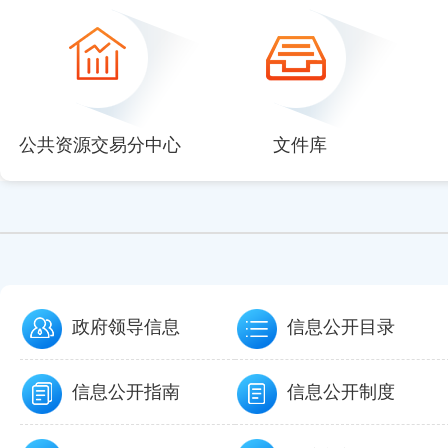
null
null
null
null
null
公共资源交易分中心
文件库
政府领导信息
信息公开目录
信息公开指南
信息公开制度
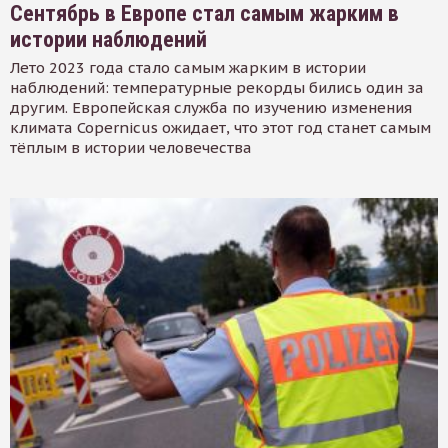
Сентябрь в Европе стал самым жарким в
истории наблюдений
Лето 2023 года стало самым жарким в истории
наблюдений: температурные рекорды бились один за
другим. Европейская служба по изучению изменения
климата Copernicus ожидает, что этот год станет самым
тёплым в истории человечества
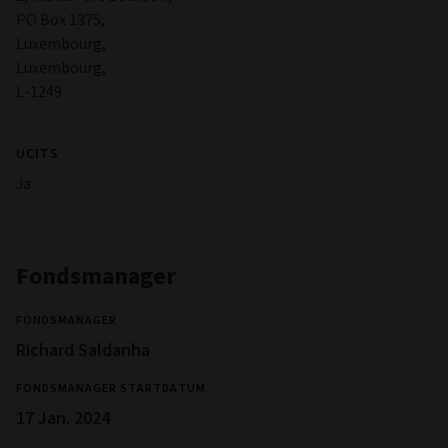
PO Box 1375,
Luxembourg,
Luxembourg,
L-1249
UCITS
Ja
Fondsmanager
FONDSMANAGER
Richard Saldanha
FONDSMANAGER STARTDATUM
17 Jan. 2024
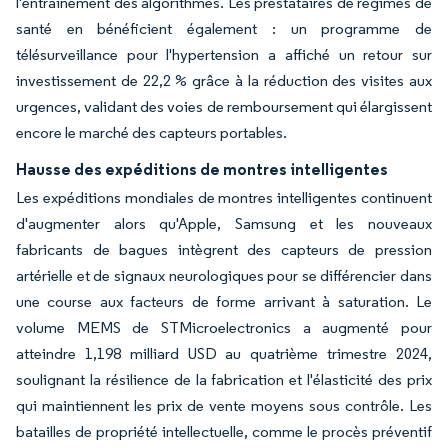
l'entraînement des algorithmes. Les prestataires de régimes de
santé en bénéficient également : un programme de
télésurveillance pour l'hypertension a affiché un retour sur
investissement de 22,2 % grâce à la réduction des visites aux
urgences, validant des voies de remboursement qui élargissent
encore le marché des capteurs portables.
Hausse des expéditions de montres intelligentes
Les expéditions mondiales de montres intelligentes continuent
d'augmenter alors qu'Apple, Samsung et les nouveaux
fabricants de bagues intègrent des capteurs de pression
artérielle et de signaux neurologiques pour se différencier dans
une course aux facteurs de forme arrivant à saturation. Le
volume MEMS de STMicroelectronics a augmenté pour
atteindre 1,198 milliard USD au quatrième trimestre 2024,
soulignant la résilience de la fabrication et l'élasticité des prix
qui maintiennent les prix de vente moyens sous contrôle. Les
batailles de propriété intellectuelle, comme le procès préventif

---

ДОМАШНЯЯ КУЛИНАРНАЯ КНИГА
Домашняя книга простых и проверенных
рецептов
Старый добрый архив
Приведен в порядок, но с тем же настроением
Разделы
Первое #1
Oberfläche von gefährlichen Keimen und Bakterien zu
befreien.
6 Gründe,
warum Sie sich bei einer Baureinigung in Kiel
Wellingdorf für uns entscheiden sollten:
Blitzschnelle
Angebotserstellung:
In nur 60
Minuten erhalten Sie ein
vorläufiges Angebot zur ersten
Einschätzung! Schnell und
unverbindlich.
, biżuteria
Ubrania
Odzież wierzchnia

...

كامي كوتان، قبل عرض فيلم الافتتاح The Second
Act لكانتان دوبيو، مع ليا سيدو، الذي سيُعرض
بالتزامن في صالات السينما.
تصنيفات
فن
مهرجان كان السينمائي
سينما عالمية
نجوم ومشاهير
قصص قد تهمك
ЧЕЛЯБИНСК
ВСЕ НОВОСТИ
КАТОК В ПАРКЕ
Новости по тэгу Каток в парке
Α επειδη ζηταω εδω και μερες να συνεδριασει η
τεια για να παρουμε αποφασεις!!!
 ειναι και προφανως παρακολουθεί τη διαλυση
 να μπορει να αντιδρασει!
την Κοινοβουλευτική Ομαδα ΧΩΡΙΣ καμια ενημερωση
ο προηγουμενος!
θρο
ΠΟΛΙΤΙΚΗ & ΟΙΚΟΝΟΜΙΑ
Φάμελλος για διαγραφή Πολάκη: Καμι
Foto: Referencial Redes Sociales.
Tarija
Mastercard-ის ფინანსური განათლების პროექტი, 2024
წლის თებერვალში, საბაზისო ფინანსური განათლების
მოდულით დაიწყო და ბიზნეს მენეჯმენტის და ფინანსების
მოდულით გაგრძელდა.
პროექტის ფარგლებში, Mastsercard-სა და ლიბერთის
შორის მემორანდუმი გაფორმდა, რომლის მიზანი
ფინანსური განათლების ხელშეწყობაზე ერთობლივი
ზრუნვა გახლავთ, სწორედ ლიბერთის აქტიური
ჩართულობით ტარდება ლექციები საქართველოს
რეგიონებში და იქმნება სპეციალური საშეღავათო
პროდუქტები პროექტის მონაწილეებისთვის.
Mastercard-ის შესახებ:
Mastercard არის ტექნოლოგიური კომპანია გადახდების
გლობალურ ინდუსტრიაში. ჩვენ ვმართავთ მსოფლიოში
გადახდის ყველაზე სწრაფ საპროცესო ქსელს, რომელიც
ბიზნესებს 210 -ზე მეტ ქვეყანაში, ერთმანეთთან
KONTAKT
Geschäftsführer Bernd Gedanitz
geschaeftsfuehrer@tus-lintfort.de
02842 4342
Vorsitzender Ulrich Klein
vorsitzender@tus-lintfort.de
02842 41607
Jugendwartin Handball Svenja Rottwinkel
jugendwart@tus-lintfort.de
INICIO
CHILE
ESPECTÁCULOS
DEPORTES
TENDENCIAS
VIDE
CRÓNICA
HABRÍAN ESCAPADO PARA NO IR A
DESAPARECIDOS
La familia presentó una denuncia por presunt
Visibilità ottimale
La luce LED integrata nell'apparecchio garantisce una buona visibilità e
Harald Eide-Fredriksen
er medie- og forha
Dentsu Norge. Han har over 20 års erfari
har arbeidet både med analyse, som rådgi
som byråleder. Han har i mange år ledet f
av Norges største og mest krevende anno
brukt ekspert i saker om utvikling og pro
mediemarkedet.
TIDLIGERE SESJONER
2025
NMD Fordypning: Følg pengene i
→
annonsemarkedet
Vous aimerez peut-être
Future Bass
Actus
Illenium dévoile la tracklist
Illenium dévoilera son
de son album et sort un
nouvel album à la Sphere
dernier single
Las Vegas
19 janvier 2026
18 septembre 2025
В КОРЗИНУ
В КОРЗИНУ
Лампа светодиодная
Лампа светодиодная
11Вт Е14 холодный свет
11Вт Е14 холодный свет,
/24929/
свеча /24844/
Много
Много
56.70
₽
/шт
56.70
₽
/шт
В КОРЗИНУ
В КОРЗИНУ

**REQUEST**. Render the stretch of the records above from the line containing "l'entraînement des algorithmes." through the line containing "artérielle et de" as a JSON list of strings, one string per line, with blank lines left out.

**REPLY TO THE EXERCISE**.
[
  "l'entraînement des algorithmes. Les prestataires de régimes de",
  "santé en bénéficient également : un programme de",
  "télésurveillance pour l'hypertension a affiché un retour sur",
  "investissement de 22,2 % grâce à la réduction des visites aux",
  "urgences, validant des voies de remboursement qui élargissent",
  "encore le marché des capteurs portables.",
  "Hausse des expéditions de montres intelligentes",
  "Les expéditions mondiales de montres intelligentes continuent",
  "d'augmenter alors qu'Apple, Samsung et les nouveaux",
  "fabricants de bagues intègrent des capteurs de pression",
  "artérielle et de signaux neurologiques pour se différencier dans"
]